You Don't Understand, My Kids are PICKY!


This is my favorite picture of my niece. I took it as she tried sour candy spray for the first time. Has your child made this face when they saw that broccoli was on their plate? Here's a list of tips and tricks for the pickiest eaters.

  • Everybody likes different things in life. Just like your child may not be as fond of sports as you are, they may not like how you make green beans. Don't force foods on a child if they've confirmed that they do not like a food prepared a certain way or altogether. Do understand that it may take presenting a new food up to a dozen times next to a familiar food for your child to get the courage to try it.

  • It sounds overly simplistic, but only buy foods that you want your family to eat. Do not get mad that they choose to snack on foods that you purchased.

  • Limit fruit juice and milk. Sometimes, kids get full and have plenty of energy from these drinks alone and do not feel hungry to eat.

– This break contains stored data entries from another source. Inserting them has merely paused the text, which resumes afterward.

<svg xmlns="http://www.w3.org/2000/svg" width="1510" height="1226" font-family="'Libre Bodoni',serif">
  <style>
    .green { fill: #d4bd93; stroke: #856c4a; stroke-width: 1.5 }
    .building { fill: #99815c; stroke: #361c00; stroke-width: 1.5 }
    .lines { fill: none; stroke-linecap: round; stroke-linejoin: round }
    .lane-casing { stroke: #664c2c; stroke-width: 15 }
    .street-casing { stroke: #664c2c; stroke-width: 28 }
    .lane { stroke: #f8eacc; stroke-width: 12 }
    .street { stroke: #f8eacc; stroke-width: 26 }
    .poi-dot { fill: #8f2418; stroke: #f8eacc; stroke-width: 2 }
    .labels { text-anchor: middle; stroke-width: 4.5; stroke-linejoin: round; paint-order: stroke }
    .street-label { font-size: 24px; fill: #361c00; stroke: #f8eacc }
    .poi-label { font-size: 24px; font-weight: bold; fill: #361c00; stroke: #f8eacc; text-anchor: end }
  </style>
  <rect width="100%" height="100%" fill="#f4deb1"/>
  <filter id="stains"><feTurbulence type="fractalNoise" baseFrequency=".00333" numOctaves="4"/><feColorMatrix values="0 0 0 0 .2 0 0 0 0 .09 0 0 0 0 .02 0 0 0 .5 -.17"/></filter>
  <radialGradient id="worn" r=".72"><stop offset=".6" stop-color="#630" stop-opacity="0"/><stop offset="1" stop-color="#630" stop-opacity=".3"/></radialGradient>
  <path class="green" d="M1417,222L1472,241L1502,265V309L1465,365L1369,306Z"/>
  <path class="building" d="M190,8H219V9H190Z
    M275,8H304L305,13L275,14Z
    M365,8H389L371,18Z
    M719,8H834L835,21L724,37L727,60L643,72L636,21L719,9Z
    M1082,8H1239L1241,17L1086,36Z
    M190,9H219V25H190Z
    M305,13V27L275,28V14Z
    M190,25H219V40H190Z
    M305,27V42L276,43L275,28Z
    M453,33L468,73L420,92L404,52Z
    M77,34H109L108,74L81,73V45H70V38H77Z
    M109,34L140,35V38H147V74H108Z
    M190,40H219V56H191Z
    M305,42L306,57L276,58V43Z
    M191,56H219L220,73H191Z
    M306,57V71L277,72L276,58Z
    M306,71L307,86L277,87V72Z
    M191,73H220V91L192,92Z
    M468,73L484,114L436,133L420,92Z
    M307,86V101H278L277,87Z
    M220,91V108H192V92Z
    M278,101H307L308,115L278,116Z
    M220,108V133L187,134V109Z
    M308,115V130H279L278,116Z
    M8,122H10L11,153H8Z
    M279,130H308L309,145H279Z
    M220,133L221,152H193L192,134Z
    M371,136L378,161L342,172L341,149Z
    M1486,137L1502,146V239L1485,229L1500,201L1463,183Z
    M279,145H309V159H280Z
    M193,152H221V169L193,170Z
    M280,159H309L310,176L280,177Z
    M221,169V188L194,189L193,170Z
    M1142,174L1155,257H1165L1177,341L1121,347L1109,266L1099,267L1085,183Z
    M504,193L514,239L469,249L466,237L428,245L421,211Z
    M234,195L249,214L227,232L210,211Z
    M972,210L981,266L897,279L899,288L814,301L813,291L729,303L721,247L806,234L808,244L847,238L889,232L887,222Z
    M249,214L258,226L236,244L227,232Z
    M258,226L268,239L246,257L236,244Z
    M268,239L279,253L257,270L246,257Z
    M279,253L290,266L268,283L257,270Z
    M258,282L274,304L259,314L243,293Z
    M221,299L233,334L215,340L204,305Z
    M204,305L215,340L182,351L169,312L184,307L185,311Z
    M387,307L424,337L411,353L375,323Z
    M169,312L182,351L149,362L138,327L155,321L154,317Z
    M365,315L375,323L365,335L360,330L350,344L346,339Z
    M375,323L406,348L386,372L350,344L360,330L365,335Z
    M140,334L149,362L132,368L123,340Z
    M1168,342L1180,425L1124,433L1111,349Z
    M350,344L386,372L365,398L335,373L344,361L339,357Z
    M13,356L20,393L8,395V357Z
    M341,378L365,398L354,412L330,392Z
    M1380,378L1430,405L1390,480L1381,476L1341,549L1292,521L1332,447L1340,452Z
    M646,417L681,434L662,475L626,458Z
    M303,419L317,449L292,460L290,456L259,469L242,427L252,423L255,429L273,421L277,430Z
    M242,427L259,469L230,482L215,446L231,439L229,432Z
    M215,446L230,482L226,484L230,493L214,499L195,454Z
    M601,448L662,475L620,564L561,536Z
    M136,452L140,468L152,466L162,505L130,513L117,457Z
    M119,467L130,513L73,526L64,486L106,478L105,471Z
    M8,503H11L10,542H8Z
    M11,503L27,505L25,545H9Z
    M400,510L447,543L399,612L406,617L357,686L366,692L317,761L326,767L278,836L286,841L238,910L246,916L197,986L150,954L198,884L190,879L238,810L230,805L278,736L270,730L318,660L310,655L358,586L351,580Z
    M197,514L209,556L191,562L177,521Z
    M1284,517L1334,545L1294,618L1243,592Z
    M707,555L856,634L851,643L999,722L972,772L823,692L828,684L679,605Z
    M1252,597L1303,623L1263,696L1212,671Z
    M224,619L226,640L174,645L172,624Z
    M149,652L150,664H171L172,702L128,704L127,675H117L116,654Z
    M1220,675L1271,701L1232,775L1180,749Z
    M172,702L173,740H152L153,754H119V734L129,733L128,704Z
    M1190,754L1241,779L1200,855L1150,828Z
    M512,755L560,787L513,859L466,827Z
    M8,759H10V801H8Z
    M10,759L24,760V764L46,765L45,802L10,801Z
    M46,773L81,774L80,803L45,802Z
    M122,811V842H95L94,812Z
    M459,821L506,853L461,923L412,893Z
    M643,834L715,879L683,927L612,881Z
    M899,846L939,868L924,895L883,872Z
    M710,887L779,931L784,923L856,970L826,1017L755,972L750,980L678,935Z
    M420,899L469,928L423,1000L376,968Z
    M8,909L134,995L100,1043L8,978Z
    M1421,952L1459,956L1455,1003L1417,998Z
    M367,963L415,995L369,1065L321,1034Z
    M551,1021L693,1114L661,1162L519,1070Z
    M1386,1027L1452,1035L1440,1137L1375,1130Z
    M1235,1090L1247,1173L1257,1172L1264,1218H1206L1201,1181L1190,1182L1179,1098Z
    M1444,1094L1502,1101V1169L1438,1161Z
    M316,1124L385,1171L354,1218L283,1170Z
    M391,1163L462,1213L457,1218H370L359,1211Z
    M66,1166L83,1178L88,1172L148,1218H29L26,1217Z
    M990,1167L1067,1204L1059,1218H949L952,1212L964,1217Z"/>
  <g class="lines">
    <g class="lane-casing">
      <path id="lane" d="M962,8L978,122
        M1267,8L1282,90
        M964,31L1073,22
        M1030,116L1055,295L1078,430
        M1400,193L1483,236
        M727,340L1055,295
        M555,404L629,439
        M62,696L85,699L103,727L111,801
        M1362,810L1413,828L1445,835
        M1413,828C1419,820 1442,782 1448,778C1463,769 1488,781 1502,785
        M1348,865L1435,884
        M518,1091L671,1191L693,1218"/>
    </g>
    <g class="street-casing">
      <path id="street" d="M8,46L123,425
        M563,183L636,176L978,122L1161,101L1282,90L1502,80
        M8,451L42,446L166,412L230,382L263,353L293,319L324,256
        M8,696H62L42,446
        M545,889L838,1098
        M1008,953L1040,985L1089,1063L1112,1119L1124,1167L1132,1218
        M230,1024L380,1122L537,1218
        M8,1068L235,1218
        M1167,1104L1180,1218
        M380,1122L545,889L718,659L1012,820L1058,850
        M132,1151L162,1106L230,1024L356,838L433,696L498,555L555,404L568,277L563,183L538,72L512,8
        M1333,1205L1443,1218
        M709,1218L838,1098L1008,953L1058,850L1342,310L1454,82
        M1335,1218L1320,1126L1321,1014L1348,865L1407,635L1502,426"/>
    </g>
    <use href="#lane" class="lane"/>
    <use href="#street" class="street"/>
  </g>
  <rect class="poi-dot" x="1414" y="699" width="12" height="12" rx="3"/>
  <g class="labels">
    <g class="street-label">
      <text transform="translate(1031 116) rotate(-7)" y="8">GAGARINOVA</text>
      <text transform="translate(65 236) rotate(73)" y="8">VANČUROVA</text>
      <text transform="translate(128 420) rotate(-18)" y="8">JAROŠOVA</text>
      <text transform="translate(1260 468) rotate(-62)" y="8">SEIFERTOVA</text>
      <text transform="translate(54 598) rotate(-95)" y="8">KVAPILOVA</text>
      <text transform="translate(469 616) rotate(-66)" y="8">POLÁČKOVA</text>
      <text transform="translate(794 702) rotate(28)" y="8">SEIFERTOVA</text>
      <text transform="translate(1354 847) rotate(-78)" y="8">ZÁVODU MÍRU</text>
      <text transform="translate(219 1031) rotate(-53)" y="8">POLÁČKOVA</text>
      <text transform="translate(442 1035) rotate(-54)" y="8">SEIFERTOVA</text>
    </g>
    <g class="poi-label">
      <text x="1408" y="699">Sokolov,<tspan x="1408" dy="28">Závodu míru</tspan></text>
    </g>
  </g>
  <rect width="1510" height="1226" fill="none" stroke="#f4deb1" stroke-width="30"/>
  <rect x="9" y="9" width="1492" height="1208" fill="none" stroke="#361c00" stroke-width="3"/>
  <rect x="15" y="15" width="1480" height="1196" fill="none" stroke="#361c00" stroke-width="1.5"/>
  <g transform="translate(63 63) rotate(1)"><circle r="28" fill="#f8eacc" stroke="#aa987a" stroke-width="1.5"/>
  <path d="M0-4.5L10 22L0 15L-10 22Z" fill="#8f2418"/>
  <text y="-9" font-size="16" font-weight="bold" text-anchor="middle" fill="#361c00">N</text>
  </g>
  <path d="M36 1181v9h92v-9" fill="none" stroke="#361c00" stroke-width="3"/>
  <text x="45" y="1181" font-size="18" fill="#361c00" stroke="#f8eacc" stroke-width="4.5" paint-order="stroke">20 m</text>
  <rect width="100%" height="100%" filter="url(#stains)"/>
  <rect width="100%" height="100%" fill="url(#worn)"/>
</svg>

  • If your child dislikes a food based more on texture than flavor, then let them know that you will prepare it a different way next time and to keep an open mind.

  • Let your child CHOOSE from a variety of good options throughout the week. Let them choose from two options as much as possible every day.

  • Name your child's favorite healthy dish after them, like "Natalie's Salad".

  • Involve your child in the entire meal process! Make the grocery list with them, take them shopping, have them age-appropriately prep food, and set the table. Teach them the importance of having clean hands and work station. They will be so proud to participate! Bonus points if you grow food at home and teach them how to keep the plants happy. Knowing that they have a say in what is prepared gives them a sense of independence. Even children appreciate respect.

If you say that you would die for your children, why not be less dramatic and just simply live healthfully for them? You have to first take care of yourself to be able to be the best role model to your children. Love yourself and in turn they will love themselves because you have shown them how.